◆ **Try it**
Filter this listing down to the lines that contain the word "command", and copy them.

◆ **Provided data**
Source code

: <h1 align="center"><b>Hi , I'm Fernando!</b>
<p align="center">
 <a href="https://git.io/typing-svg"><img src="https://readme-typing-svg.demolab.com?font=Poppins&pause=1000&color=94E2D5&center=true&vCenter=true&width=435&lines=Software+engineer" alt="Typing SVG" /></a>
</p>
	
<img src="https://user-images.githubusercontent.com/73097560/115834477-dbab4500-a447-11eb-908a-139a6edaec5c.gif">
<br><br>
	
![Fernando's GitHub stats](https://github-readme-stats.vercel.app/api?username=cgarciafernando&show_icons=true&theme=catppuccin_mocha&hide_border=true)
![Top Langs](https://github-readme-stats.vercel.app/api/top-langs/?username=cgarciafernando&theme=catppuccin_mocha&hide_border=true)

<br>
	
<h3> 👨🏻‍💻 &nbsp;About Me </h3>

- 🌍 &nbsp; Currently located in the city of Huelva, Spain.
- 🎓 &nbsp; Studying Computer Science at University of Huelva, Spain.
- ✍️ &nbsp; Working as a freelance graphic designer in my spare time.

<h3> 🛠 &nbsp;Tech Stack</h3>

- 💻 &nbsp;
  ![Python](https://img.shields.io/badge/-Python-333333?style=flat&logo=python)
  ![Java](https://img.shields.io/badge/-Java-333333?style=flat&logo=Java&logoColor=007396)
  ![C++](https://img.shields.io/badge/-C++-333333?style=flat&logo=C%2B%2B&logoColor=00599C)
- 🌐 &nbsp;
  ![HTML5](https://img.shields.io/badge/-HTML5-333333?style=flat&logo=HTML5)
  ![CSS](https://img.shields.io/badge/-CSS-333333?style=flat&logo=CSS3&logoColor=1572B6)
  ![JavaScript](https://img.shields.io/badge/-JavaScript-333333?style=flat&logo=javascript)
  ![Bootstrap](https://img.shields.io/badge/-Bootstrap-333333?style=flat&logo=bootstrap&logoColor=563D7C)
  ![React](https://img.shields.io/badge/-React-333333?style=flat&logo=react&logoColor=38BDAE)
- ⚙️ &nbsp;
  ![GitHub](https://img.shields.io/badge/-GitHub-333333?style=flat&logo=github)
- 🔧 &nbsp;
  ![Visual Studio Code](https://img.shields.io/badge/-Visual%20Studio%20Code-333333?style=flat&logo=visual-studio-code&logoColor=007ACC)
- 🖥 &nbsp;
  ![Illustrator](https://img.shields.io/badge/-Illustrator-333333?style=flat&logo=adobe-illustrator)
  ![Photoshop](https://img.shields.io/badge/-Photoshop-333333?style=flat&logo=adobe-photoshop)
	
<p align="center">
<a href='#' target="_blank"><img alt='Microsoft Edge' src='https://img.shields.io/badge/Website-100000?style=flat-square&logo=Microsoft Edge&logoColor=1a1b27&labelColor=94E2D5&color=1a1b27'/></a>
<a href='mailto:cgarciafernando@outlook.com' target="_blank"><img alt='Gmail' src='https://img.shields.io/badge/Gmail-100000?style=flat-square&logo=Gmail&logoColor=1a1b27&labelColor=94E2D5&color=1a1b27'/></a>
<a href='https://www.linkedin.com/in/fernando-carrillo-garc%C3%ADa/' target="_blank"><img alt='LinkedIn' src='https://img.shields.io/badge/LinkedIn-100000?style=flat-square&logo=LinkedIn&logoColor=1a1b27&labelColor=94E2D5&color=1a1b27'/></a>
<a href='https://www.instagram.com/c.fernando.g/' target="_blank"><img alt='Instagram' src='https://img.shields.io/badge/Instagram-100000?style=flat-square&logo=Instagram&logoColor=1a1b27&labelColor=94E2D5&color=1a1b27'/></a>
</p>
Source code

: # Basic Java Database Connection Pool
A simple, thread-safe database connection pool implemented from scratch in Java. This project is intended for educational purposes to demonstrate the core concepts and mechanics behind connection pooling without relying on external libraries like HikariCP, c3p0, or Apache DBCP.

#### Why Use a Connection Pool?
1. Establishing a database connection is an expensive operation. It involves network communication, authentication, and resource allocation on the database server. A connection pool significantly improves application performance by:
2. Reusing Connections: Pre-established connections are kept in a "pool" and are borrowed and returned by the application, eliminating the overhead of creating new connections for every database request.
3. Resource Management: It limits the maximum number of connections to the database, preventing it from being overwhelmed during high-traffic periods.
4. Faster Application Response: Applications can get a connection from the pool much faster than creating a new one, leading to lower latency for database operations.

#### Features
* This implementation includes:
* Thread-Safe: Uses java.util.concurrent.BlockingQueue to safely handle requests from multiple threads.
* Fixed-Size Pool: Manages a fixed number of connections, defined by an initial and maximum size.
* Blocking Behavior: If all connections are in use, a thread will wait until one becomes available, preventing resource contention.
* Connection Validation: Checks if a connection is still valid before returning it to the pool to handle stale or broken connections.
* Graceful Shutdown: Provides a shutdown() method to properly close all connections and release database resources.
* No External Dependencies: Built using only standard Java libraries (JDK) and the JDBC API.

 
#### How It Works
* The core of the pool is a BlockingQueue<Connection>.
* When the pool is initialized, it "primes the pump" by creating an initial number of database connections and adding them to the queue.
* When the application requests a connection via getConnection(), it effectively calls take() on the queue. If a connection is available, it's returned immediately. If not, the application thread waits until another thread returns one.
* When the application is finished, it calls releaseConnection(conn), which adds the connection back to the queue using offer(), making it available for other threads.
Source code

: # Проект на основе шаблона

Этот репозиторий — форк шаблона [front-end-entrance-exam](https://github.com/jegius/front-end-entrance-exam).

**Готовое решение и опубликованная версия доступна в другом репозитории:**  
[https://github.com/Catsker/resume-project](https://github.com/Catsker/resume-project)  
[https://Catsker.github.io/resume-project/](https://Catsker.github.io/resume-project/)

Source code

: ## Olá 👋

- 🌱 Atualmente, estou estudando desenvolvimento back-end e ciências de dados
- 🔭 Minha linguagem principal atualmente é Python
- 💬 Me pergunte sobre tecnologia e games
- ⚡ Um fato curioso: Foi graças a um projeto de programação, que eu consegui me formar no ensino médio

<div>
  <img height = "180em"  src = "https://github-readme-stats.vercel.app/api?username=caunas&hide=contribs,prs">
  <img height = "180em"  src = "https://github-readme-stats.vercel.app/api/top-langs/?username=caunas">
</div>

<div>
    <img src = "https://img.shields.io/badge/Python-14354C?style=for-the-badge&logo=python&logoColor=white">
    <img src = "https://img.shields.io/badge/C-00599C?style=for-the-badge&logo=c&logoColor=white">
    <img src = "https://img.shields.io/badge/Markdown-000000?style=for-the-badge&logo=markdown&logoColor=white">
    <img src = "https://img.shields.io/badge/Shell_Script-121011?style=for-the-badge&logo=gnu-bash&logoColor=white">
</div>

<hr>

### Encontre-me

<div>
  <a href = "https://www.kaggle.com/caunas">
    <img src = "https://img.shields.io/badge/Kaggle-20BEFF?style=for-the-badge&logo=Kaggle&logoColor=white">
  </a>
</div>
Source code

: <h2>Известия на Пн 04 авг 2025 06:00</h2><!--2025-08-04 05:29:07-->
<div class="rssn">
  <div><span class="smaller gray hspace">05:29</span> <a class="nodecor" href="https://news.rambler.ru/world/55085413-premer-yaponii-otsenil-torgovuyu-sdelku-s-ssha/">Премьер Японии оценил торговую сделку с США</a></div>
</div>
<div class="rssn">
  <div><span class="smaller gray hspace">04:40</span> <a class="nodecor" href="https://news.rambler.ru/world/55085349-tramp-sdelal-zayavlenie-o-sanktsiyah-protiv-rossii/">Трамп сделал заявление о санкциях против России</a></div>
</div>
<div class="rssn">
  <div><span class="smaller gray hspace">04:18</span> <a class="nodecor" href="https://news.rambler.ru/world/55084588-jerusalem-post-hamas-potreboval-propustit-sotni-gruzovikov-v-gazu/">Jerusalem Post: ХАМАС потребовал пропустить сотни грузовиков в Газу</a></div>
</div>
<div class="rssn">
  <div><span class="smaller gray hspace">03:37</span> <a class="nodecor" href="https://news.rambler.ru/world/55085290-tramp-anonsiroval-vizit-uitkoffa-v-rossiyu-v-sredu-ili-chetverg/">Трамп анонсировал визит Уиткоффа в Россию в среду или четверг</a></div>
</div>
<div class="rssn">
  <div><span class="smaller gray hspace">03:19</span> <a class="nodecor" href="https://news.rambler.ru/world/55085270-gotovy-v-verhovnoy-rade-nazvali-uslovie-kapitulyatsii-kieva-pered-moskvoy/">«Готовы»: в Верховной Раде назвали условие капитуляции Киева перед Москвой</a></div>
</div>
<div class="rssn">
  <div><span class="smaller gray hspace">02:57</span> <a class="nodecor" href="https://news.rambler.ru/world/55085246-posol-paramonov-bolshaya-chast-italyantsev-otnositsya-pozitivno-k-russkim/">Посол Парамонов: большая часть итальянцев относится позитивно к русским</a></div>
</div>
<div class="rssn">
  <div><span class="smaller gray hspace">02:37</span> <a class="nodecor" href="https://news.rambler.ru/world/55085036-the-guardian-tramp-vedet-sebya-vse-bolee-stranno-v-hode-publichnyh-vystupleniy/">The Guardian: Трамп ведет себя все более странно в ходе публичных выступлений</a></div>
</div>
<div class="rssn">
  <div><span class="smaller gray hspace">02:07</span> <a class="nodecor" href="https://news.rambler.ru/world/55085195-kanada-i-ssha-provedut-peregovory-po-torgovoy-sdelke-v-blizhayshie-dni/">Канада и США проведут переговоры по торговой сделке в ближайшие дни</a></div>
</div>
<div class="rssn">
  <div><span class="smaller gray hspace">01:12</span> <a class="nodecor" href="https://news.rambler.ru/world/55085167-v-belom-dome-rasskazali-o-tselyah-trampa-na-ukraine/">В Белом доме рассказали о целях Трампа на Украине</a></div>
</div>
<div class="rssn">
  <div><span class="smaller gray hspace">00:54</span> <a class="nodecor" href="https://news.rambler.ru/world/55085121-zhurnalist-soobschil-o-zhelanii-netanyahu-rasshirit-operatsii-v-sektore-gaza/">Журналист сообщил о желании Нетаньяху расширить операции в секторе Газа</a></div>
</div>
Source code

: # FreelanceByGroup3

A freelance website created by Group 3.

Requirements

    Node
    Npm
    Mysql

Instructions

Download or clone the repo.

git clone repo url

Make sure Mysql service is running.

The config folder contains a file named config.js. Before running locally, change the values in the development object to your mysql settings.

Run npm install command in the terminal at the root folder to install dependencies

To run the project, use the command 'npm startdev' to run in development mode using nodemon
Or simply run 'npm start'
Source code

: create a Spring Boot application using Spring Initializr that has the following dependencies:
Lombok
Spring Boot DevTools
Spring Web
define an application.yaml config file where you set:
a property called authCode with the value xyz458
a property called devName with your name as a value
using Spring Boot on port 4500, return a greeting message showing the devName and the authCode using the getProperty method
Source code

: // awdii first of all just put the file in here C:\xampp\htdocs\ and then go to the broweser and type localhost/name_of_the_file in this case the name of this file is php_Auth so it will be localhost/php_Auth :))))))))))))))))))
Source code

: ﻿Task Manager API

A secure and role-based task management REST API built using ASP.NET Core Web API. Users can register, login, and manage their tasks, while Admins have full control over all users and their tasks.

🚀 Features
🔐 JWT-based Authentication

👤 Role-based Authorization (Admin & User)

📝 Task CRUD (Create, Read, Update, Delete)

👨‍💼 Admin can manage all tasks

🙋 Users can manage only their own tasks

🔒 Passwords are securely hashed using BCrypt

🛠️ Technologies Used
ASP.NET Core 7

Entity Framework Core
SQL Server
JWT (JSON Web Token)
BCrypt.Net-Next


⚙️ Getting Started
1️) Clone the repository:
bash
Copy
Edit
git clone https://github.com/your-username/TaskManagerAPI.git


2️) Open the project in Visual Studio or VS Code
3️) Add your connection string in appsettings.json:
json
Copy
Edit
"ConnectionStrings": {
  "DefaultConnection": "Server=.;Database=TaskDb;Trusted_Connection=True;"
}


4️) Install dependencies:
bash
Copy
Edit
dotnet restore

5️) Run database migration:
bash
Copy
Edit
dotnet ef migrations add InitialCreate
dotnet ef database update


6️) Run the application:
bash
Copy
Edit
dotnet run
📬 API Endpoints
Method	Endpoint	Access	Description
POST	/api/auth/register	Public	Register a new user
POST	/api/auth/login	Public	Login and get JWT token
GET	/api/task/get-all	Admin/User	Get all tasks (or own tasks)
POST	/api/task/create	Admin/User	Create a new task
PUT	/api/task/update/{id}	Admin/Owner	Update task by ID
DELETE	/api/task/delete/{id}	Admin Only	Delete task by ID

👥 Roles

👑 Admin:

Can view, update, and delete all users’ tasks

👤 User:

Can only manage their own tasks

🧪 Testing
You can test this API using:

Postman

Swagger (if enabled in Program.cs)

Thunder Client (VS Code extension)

◆ **Written solution**
Run npm install command in the terminal at the root folder to install dependencies
To run the project, use the command 'npm startdev' to run in development mode using nodemon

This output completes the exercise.